EXPLORE THE MATERIAL:
a - In the news text on British Columbia's vaping regulations, what limit is placed on nicotine content?
b - Write the next few sentences of the news text on British Columbia's vaping regulations, picking up after its final sentence.

++++ DOCUMENT SECTION

The province announced Monday (July 20) that strict regulations for vaping will come into effect for immediately.
The rules, some of which have been previously announced in November, include limiting nicotine to 20 milligrams/millilitre. Health Minister Adrian Dix said that amount would bring nicotine content per pod to the amount in 20 cigarettes, which would match European Union standards. Dix said the EU has done a better job of controlling vaping among young people.
Vaping products in B.C. are not allowed to be sold to youth under the age of 19, however, Dix said there has been an “exponential growth in their use” among young people.
He blamed an “aggressive campaign over time to promote vaping products among youth,” noting that youth vaping is linked to a sevenfold increase in the chances of smoking cigarettes as an adult.
Education Minister Rob Fleming said vaping companies “disguise toxins with harmless sounding flavours like cotton candy.”
The sale of non-tobacco flavours will be restricted to adult-only stores, while all vaping products will have plain packaging with health warnings on them. New stores will have to bring in these changes immediately while existing retailers will have until Sept. 15.
Advertising for vaping products will also be restricted in areas where youth spend significant time, including at bus stops and in malls.
Dix said the rules were meant to go into effect at the end of March but the province chose to delay to focus on the COVID-19 pandemic. The provincial tax on vaping products was increased to 20 per cent on Jan. 1.

++++++++
++++ DATA EXTRACT

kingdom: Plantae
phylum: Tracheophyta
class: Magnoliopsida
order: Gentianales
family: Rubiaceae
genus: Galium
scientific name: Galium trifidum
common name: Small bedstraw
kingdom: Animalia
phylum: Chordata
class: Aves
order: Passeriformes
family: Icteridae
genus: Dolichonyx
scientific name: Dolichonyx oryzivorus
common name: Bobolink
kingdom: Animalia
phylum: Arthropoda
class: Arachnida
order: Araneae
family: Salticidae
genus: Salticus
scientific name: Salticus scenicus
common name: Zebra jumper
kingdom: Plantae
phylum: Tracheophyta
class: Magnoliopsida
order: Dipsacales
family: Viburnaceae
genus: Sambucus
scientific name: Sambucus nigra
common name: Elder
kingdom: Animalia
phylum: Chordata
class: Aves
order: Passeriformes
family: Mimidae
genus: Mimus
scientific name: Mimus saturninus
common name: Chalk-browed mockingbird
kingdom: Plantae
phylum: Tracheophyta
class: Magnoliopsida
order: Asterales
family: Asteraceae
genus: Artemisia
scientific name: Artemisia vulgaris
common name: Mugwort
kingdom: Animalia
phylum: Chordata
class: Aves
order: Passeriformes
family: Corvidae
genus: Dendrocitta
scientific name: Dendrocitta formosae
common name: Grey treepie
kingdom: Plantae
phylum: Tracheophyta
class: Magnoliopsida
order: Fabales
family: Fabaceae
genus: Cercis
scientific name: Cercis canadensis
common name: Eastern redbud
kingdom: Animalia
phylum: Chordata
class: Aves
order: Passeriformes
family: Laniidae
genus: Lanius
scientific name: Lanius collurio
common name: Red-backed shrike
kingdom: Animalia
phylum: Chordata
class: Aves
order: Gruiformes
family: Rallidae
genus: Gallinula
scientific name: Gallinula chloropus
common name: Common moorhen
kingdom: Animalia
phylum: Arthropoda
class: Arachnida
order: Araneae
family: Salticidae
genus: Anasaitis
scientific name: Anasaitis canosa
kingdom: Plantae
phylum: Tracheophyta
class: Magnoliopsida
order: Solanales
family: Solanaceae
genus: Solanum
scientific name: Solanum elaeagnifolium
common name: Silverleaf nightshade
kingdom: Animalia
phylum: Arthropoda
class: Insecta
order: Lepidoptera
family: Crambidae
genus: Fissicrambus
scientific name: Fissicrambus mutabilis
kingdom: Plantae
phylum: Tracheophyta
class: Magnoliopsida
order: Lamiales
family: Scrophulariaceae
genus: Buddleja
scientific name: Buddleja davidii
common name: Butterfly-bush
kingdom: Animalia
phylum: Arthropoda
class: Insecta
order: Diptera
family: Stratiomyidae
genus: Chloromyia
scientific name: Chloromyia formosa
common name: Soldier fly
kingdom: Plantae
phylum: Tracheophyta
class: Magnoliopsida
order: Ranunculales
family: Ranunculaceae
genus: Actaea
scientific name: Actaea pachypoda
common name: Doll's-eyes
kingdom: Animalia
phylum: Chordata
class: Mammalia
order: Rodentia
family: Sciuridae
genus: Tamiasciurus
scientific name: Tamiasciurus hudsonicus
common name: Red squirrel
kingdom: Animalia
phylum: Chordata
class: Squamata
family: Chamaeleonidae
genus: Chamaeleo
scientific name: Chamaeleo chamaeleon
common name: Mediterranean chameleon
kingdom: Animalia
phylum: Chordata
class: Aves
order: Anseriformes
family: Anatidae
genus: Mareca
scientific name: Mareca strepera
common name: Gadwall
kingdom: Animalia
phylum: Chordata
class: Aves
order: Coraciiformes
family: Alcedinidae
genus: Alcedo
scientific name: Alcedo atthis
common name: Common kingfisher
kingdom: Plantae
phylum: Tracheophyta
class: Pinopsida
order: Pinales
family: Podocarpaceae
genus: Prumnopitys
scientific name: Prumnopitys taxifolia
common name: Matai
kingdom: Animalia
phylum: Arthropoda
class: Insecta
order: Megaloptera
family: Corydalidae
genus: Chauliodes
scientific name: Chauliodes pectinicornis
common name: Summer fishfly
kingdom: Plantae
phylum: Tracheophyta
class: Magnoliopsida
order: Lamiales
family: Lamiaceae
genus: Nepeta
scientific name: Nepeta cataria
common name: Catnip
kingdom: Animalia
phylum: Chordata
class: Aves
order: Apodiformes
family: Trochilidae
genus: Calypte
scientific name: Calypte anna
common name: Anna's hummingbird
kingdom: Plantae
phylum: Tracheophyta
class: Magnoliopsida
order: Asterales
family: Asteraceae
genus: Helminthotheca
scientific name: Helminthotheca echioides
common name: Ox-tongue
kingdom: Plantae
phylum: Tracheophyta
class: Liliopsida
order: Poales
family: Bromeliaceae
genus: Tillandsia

++++++++

TASK RESULTS:
a - Nicotine is limited to 20 milligrams per millilitre.

b -
“This is a necessary public health step to protect young people from vaping,” Dix said.
In addition, Fleming said the province’s plans include a youth-led anti-vaping social media campaign was launched in February. Dubbed the “evaporate” campaign,” the province said it’s garnered over 27 million digital impressions.
When Dix asked if there were worries about increased regulations sparking a black market, the health minister said people under the age of 18 are already buying vaping products, and the nicotine requirements will hopefully make them less potent.
“It is not allowed now but has occurred nonetheless,” he said.
However, the province’s new regulations came under fire from the Convenience Industry Council of Canada, a group that represents convenience stores in the country.
The council said the rules were misguided and “dangerous public policy.”
“All the available evidence shows that convenience stores outperform specialty retail shops in the responsible retailing of age-restricted products,” the council said in a statement. It cited a Centre for Addiction and Mental Health report released in 2019 that showed convenience stores were among “the least common source of vaping products for youth,” although the study was carried out in Ontario.